* _Data shown_
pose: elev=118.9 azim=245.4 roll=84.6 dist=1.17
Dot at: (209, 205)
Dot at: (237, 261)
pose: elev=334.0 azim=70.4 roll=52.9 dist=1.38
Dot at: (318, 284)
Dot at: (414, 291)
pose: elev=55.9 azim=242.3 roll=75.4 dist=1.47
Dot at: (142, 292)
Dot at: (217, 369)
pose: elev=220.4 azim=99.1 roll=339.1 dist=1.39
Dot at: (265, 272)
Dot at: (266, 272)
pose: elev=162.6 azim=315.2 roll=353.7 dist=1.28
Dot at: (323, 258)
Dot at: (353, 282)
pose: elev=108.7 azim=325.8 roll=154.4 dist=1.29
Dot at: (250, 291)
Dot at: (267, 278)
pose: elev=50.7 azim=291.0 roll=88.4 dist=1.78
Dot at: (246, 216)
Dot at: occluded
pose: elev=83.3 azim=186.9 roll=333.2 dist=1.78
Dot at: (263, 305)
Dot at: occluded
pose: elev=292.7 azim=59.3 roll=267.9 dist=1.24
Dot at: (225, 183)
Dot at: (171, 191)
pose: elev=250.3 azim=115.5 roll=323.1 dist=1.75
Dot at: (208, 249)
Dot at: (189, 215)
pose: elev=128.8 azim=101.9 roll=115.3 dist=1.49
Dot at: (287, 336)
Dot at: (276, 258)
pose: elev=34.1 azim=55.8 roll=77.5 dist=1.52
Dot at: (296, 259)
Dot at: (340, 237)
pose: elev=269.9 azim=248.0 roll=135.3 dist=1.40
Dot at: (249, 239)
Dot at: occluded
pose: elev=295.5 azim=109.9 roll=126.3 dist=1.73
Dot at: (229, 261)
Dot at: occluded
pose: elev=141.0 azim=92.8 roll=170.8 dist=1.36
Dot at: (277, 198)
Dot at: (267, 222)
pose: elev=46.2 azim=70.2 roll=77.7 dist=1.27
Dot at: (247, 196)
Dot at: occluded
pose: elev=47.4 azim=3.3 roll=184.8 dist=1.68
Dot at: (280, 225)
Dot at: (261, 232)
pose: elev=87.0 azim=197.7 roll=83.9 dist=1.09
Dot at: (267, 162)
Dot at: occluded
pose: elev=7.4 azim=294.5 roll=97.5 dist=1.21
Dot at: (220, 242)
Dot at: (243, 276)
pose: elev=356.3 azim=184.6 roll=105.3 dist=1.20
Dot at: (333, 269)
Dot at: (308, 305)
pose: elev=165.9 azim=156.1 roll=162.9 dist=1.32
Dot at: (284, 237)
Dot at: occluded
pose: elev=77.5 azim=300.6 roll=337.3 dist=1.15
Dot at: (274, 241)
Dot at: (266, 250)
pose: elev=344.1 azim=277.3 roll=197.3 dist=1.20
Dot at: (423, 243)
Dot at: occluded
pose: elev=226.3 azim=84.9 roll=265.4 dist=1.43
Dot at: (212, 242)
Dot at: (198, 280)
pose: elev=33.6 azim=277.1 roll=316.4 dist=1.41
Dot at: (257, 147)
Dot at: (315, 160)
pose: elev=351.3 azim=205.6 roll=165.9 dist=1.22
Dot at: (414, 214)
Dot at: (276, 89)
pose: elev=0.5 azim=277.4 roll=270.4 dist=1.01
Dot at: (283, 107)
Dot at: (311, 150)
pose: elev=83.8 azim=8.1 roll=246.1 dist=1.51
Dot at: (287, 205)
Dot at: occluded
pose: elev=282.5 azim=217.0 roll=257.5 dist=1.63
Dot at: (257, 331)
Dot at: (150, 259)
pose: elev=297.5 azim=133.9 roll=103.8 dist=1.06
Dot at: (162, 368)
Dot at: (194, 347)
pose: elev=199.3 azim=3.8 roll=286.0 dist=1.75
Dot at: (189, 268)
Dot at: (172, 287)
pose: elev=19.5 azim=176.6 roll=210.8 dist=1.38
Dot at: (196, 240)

* _Task_
Reproduce all of the entries above verbatim, from the first line through the last.

* _Written reply_
pose: elev=118.9 azim=245.4 roll=84.6 dist=1.17
Dot at: (209, 205)
Dot at: (237, 261)
pose: elev=334.0 azim=70.4 roll=52.9 dist=1.38
Dot at: (318, 284)
Dot at: (414, 291)
pose: elev=55.9 azim=242.3 roll=75.4 dist=1.47
Dot at: (142, 292)
Dot at: (217, 369)
pose: elev=220.4 azim=99.1 roll=339.1 dist=1.39
Dot at: (265, 272)
Dot at: (266, 272)
pose: elev=162.6 azim=315.2 roll=353.7 dist=1.28
Dot at: (323, 258)
Dot at: (353, 282)
pose: elev=108.7 azim=325.8 roll=154.4 dist=1.29
Dot at: (250, 291)
Dot at: (267, 278)
pose: elev=50.7 azim=291.0 roll=88.4 dist=1.78
Dot at: (246, 216)
Dot at: occluded
pose: elev=83.3 azim=186.9 roll=333.2 dist=1.78
Dot at: (263, 305)
Dot at: occluded
pose: elev=292.7 azim=59.3 roll=267.9 dist=1.24
Dot at: (225, 183)
Dot at: (171, 191)
pose: elev=250.3 azim=115.5 roll=323.1 dist=1.75
Dot at: (208, 249)
Dot at: (189, 215)
pose: elev=128.8 azim=101.9 roll=115.3 dist=1.49
Dot at: (287, 336)
Dot at: (276, 258)
pose: elev=34.1 azim=55.8 roll=77.5 dist=1.52
Dot at: (296, 259)
Dot at: (340, 237)
pose: elev=269.9 azim=248.0 roll=135.3 dist=1.40
Dot at: (249, 239)
Dot at: occluded
pose: elev=295.5 azim=109.9 roll=126.3 dist=1.73
Dot at: (229, 261)
Dot at: occluded
pose: elev=141.0 azim=92.8 roll=170.8 dist=1.36
Dot at: (277, 198)
Dot at: (267, 222)
pose: elev=46.2 azim=70.2 roll=77.7 dist=1.27
Dot at: (247, 196)
Dot at: occluded
pose: elev=47.4 azim=3.3 roll=184.8 dist=1.68
Dot at: (280, 225)
Dot at: (261, 232)
pose: elev=87.0 azim=197.7 roll=83.9 dist=1.09
Dot at: (267, 162)
Dot at: occluded
pose: elev=7.4 azim=294.5 roll=97.5 dist=1.21
Dot at: (220, 242)
Dot at: (243, 276)
pose: elev=356.3 azim=184.6 roll=105.3 dist=1.20
Dot at: (333, 269)
Dot at: (308, 305)
pose: elev=165.9 azim=156.1 roll=162.9 dist=1.32
Dot at: (284, 237)
Dot at: occluded
pose: elev=77.5 azim=300.6 roll=337.3 dist=1.15
Dot at: (274, 241)
Dot at: (266, 250)
pose: elev=344.1 azim=277.3 roll=197.3 dist=1.20
Dot at: (423, 243)
Dot at: occluded
pose: elev=226.3 azim=84.9 roll=265.4 dist=1.43
Dot at: (212, 242)
Dot at: (198, 280)
pose: elev=33.6 azim=277.1 roll=316.4 dist=1.41
Dot at: (257, 147)
Dot at: (315, 160)
pose: elev=351.3 azim=205.6 roll=165.9 dist=1.22
Dot at: (414, 214)
Dot at: (276, 89)
pose: elev=0.5 azim=277.4 roll=270.4 dist=1.01
Dot at: (283, 107)
Dot at: (311, 150)
pose: elev=83.8 azim=8.1 roll=246.1 dist=1.51
Dot at: (287, 205)
Dot at: occluded
pose: elev=282.5 azim=217.0 roll=257.5 dist=1.63
Dot at: (257, 331)
Dot at: (150, 259)
pose: elev=297.5 azim=133.9 roll=103.8 dist=1.06
Dot at: (162, 368)
Dot at: (194, 347)
pose: elev=199.3 azim=3.8 roll=286.0 dist=1.75
Dot at: (189, 268)
Dot at: (172, 287)
pose: elev=19.5 azim=176.6 roll=210.8 dist=1.38
Dot at: (196, 240)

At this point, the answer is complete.